EXERCISE DESCRIPTION
Please work out how many lines in the data below contain "none", and reply with that number alone.

DATA LISTING

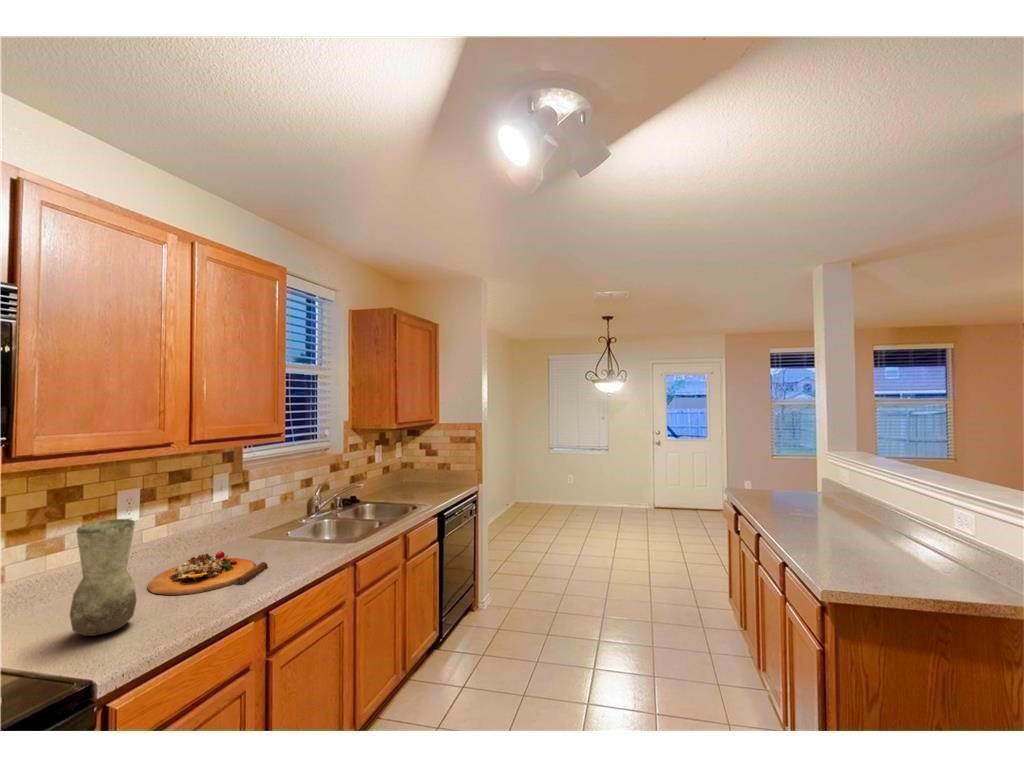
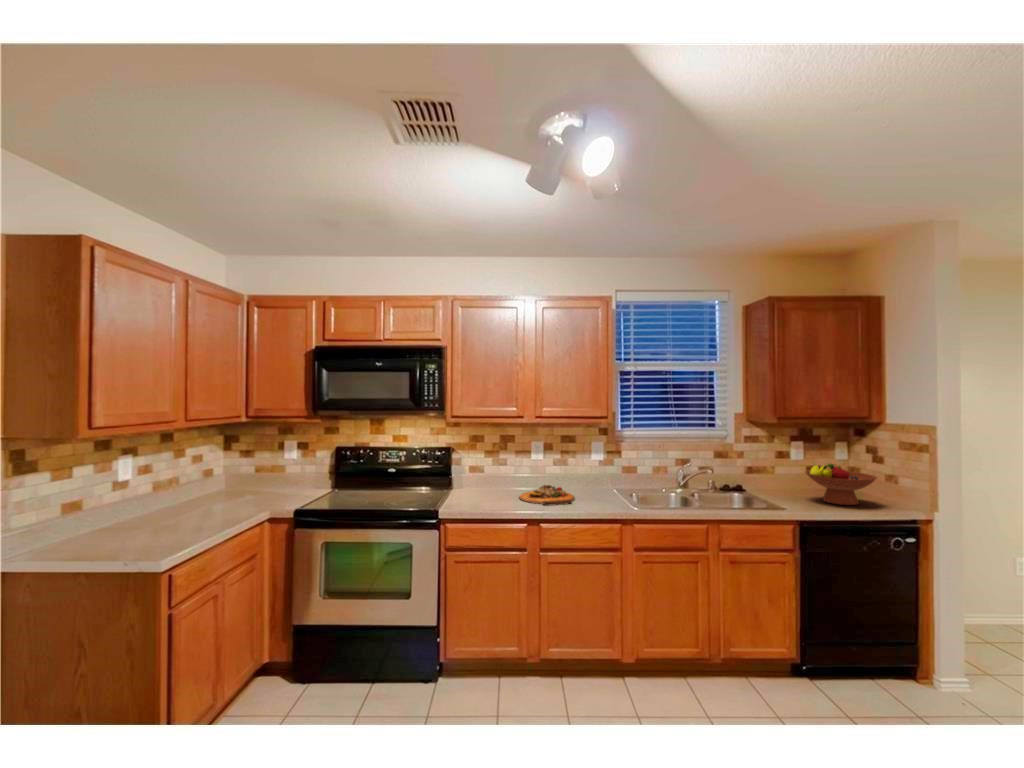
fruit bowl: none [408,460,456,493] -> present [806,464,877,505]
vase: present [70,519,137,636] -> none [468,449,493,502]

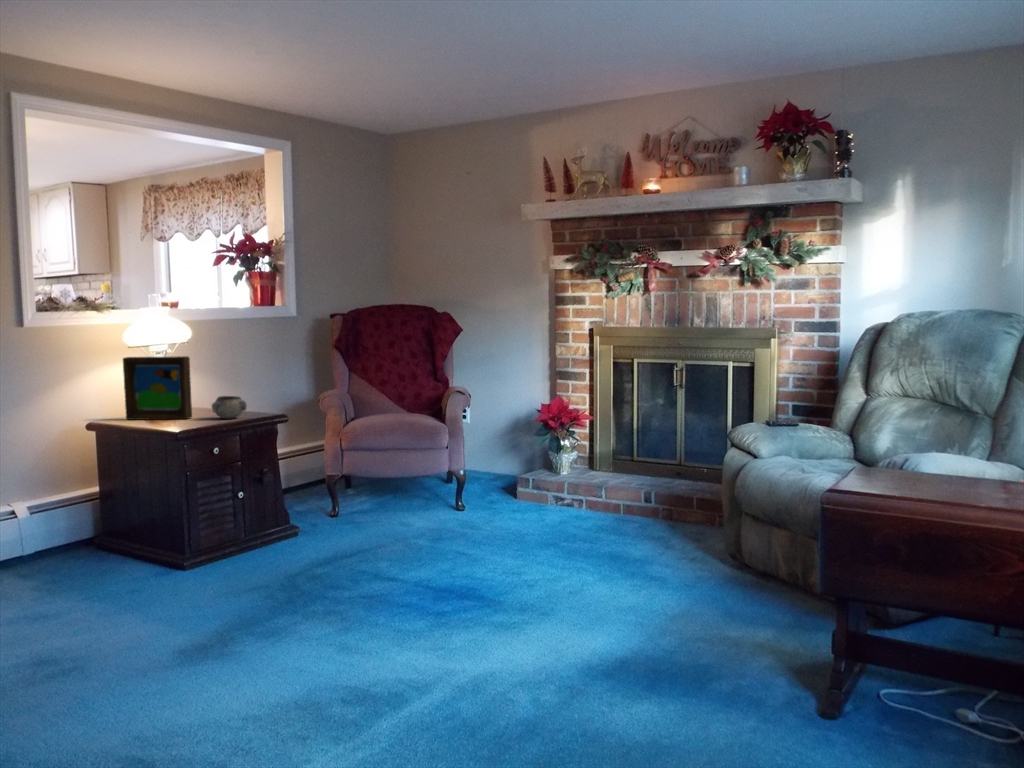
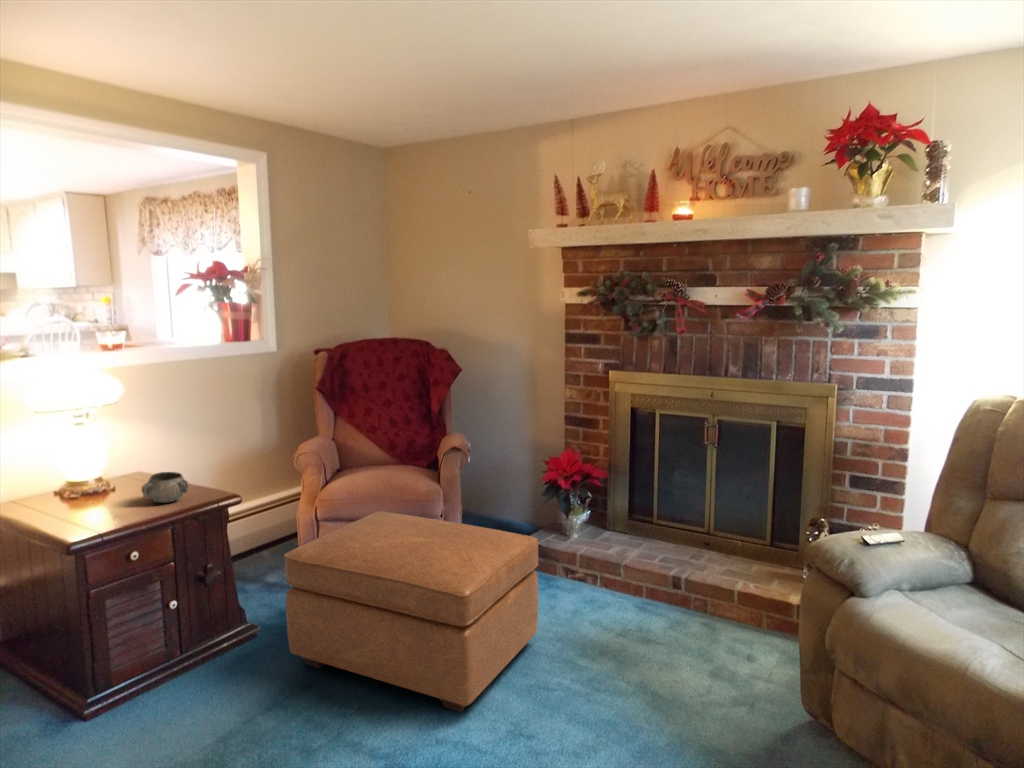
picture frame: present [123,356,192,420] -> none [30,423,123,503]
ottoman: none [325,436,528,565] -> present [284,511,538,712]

==

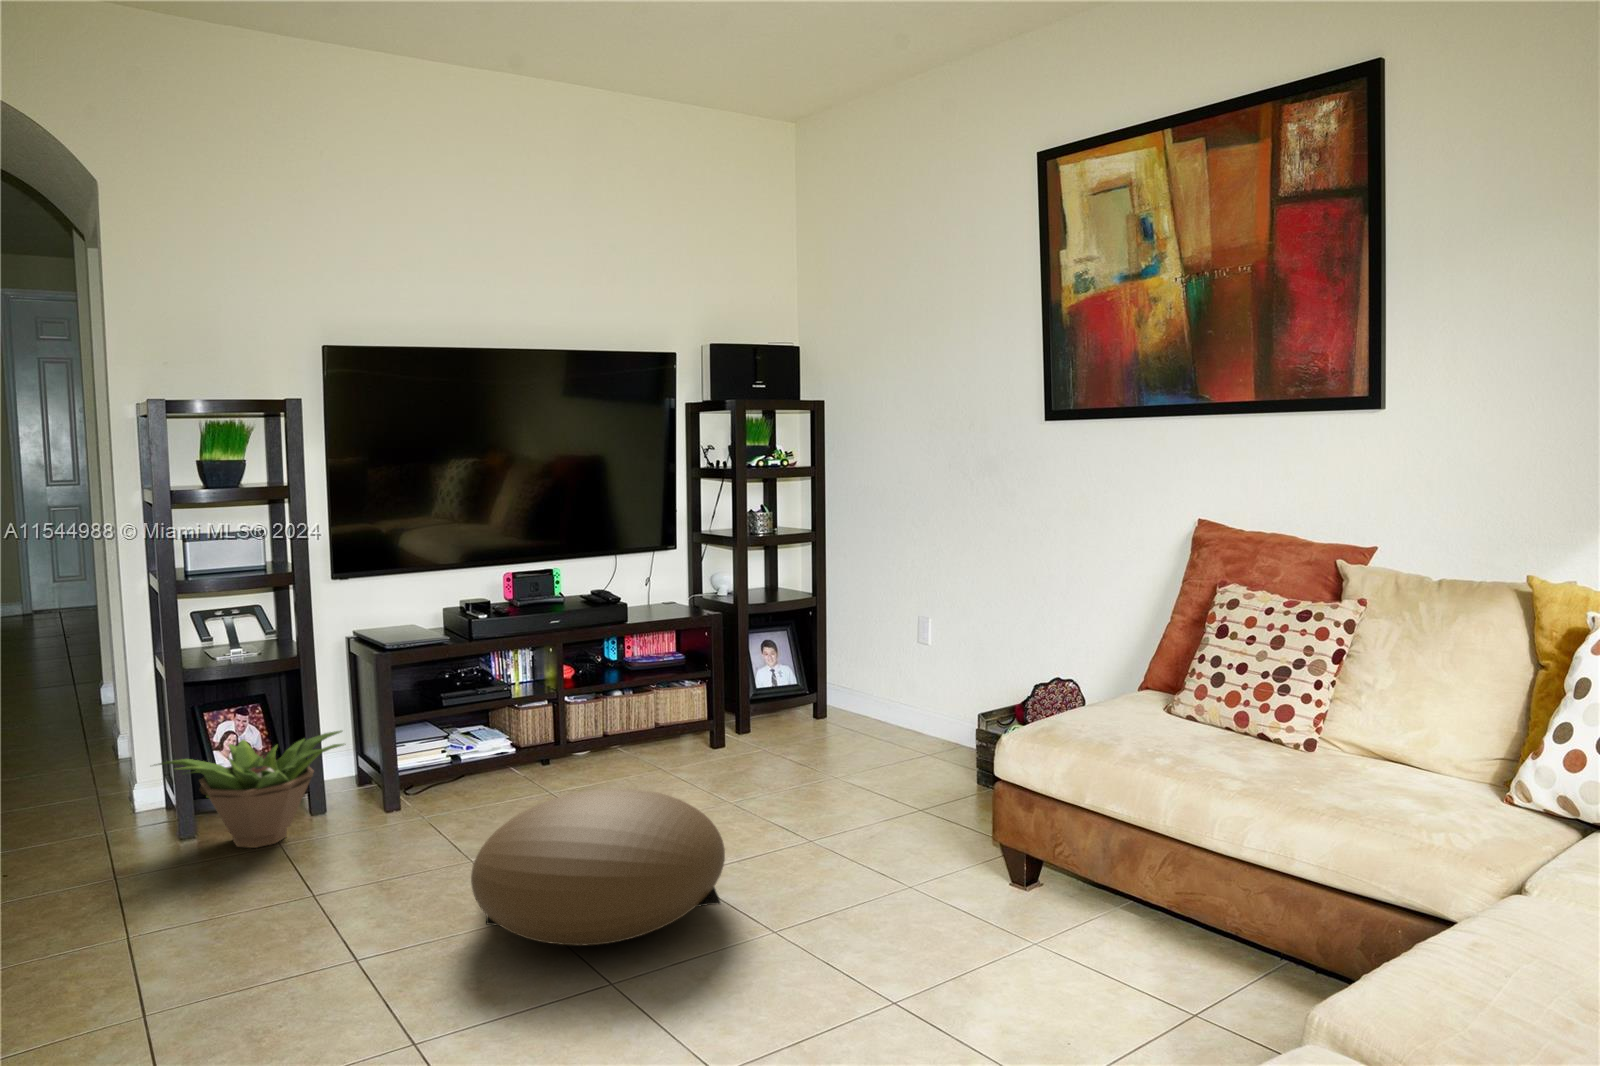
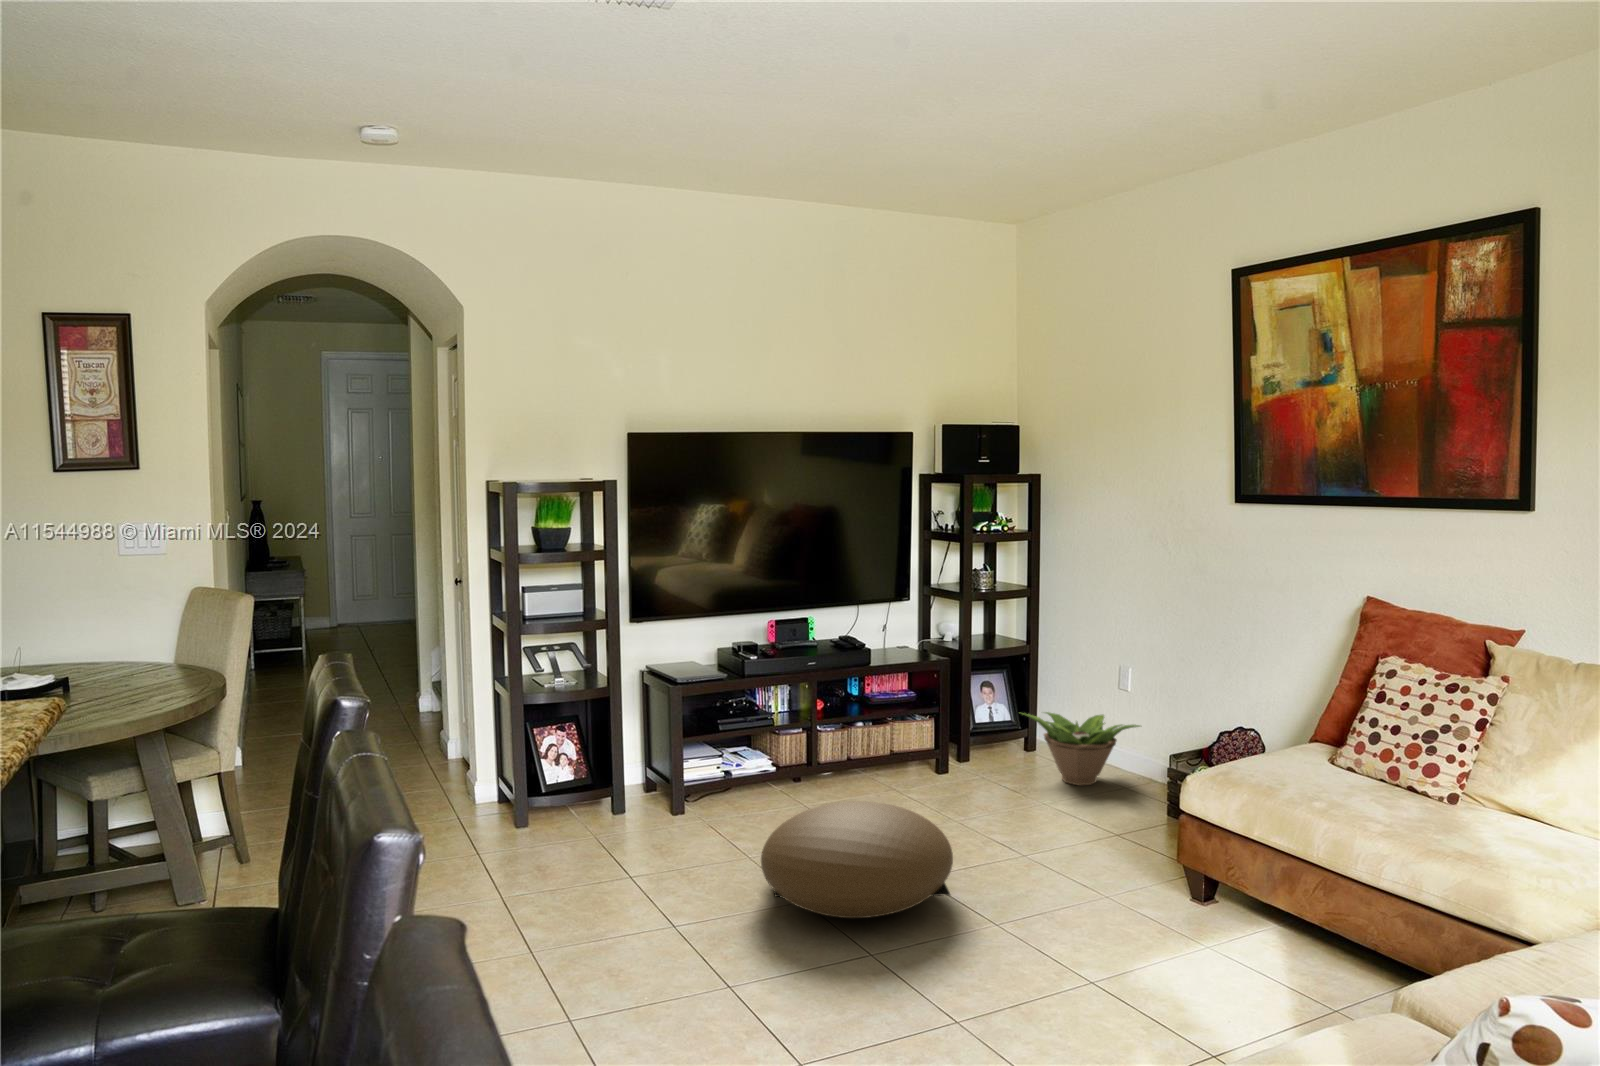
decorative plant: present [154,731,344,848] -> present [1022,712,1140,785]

RESULT FOR THIS TASK
4